REQUIREMENT
Among the lines below, which ones contain the word "wash"? Copy every such line.

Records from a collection
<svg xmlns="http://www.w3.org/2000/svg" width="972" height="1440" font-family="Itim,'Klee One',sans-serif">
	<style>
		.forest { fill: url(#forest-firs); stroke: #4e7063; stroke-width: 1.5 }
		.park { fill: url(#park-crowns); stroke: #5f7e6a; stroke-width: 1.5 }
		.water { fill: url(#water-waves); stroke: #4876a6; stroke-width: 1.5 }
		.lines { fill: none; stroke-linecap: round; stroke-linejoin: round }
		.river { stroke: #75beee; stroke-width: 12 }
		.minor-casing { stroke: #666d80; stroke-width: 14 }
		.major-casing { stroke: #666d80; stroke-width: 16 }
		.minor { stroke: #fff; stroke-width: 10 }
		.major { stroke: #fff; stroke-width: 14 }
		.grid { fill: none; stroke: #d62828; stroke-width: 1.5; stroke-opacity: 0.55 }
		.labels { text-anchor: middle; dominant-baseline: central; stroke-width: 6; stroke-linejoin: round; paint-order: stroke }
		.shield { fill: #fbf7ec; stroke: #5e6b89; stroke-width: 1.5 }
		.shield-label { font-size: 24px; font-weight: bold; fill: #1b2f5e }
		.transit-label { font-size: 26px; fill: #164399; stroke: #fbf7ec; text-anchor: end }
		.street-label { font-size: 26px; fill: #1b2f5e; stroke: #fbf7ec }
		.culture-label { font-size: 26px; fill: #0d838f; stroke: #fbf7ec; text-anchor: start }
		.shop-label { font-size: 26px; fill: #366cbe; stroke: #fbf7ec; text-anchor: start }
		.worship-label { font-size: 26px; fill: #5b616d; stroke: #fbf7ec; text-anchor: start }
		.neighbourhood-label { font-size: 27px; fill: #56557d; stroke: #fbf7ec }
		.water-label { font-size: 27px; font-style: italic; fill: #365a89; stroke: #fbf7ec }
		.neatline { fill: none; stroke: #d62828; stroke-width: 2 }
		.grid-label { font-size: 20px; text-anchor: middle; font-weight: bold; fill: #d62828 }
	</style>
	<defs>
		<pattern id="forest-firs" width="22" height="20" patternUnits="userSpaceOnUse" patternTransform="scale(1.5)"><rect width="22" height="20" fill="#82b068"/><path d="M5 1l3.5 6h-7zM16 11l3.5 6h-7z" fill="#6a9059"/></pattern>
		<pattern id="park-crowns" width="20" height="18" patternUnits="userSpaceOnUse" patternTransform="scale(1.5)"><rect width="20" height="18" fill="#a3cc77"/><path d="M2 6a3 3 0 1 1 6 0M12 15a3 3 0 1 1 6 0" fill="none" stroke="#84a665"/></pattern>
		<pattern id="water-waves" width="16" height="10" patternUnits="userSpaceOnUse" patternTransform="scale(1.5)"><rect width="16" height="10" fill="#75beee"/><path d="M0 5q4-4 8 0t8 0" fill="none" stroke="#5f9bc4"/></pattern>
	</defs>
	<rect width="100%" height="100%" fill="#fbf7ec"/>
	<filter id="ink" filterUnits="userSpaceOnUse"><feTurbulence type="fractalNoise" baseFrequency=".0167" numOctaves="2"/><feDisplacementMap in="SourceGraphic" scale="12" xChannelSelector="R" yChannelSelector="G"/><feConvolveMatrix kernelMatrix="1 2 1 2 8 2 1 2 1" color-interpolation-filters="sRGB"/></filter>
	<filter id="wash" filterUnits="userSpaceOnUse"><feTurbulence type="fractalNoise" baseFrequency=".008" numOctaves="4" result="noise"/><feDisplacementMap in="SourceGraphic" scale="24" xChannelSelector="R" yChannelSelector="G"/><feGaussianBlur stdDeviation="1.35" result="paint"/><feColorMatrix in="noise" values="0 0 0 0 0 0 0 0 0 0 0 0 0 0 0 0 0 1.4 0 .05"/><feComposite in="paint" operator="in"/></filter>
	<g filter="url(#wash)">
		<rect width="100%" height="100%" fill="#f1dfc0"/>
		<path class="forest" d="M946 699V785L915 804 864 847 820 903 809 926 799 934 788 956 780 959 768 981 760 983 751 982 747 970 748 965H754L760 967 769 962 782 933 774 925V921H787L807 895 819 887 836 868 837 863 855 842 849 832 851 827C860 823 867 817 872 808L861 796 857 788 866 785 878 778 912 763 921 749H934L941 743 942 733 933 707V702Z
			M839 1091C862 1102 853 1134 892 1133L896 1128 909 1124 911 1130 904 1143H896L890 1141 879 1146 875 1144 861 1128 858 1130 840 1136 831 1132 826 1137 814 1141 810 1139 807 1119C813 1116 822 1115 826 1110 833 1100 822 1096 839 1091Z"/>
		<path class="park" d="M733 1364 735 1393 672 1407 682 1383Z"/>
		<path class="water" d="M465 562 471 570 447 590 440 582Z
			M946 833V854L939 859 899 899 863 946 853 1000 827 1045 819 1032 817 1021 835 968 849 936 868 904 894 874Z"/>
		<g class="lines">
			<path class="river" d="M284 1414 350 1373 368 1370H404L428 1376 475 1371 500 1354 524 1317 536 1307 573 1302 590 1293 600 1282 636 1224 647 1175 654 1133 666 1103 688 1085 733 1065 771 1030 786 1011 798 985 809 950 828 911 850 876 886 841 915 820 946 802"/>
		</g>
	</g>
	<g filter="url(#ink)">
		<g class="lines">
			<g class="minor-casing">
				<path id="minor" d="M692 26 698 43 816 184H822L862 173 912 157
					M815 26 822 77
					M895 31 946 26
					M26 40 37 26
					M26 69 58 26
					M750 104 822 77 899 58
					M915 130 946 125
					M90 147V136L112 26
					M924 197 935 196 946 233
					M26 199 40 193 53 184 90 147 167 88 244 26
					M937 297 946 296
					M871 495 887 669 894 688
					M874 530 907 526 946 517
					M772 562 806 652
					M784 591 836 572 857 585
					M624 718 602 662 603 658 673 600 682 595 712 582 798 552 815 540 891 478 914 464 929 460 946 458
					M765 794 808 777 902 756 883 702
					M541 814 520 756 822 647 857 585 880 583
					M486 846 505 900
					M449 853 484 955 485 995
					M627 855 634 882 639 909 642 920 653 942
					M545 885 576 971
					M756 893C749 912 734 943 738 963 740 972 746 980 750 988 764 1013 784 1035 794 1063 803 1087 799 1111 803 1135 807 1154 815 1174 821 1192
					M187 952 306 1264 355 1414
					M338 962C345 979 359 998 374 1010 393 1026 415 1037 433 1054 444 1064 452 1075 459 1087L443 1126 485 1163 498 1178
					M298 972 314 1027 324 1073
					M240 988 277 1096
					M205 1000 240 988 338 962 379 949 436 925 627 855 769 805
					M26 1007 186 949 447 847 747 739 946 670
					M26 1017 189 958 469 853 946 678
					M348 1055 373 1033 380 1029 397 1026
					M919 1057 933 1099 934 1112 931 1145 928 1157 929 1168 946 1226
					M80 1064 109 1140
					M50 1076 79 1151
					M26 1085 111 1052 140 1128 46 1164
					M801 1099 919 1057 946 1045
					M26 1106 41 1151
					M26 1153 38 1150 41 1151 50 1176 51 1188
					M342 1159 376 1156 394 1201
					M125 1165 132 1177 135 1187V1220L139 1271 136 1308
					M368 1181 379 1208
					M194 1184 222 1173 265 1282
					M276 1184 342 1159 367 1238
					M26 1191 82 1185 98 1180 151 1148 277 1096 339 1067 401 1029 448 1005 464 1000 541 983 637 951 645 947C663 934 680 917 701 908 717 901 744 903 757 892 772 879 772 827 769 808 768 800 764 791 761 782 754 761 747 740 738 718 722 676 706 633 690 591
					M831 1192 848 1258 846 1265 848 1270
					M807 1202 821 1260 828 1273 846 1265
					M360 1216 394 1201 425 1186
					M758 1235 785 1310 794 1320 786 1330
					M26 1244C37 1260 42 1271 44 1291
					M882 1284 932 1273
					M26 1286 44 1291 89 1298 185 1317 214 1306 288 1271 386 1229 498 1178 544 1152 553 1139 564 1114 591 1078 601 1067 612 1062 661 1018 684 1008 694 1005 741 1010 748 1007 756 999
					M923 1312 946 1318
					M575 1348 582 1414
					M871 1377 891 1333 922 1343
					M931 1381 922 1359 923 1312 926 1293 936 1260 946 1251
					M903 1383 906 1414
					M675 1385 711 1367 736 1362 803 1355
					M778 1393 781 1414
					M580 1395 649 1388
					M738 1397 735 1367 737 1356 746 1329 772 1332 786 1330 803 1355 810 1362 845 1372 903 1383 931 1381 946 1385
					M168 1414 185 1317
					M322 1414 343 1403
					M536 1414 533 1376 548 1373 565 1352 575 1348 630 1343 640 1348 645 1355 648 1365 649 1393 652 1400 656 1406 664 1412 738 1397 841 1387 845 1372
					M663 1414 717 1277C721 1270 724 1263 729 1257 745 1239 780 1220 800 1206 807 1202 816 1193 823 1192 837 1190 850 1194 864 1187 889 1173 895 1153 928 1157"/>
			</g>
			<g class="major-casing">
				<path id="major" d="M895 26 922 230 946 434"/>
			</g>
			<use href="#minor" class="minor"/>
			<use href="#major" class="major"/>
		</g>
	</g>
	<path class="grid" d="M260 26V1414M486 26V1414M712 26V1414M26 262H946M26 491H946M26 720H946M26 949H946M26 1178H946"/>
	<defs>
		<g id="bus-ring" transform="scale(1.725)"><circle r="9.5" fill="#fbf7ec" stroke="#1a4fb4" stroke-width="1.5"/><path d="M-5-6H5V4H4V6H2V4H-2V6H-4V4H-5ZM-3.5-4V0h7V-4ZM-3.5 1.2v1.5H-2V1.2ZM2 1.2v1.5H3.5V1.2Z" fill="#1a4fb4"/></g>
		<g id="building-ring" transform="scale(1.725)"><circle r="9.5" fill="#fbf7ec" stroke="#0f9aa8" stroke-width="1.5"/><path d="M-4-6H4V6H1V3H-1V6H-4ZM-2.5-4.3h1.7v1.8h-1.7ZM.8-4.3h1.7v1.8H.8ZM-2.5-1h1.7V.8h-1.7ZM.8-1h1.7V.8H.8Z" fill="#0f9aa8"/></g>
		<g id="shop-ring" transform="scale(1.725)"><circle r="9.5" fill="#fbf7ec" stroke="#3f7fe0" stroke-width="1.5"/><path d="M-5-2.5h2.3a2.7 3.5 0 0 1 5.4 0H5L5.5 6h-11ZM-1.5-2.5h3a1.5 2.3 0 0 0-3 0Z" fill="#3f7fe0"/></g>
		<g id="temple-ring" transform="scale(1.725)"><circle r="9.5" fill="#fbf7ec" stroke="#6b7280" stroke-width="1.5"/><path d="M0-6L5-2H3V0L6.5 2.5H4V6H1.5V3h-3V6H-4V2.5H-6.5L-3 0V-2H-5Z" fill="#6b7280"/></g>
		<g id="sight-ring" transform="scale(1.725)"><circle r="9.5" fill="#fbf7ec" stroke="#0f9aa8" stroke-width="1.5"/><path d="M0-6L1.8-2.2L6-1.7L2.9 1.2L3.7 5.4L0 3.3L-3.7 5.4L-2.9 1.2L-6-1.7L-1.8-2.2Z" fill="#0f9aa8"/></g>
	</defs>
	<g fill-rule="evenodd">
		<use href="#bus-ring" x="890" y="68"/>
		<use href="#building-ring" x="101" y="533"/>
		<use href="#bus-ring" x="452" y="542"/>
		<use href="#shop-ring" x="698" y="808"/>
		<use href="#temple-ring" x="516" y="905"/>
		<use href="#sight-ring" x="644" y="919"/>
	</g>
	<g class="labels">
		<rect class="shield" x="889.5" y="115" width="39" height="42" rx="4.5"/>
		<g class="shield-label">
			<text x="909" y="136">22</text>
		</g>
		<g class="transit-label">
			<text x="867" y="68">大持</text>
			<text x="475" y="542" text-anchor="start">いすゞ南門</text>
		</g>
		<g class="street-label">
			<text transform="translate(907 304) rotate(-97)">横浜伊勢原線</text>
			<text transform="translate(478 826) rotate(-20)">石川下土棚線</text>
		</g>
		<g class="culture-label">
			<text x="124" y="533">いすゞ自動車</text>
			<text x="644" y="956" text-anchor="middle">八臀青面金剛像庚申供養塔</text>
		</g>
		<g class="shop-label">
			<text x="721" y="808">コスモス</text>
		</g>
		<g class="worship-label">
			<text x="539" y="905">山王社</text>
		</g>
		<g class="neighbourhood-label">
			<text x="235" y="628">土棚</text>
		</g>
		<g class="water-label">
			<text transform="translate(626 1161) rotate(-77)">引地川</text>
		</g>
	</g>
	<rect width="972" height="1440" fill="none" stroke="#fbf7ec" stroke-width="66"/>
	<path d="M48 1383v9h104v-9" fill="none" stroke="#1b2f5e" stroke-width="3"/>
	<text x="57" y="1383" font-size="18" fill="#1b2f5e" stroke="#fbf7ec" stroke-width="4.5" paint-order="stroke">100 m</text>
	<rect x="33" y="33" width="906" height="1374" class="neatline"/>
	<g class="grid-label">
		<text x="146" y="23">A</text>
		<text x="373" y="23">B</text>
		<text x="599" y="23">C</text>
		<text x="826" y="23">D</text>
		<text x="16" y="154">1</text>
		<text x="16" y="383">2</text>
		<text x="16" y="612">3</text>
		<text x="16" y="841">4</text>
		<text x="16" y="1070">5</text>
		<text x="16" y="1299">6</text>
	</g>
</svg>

EXERCISE RESULT
	<filter id="wash" filterUnits="userSpaceOnUse"><feTurbulence type="fractalNoise" baseFrequency=".008" numOctaves="4" result="noise"/><feDisplacementMap in="SourceGraphic" scale="24" xChannelSelector="R" yChannelSelector="G"/><feGaussianBlur stdDeviation="1.35" result="paint"/><feColorMatrix in="noise" values="0 0 0 0 0 0 0 0 0 0 0 0 0 0 0 0 0 1.4 0 .05"/><feComposite in="paint" operator="in"/></filter>
	<g filter="url(#wash)">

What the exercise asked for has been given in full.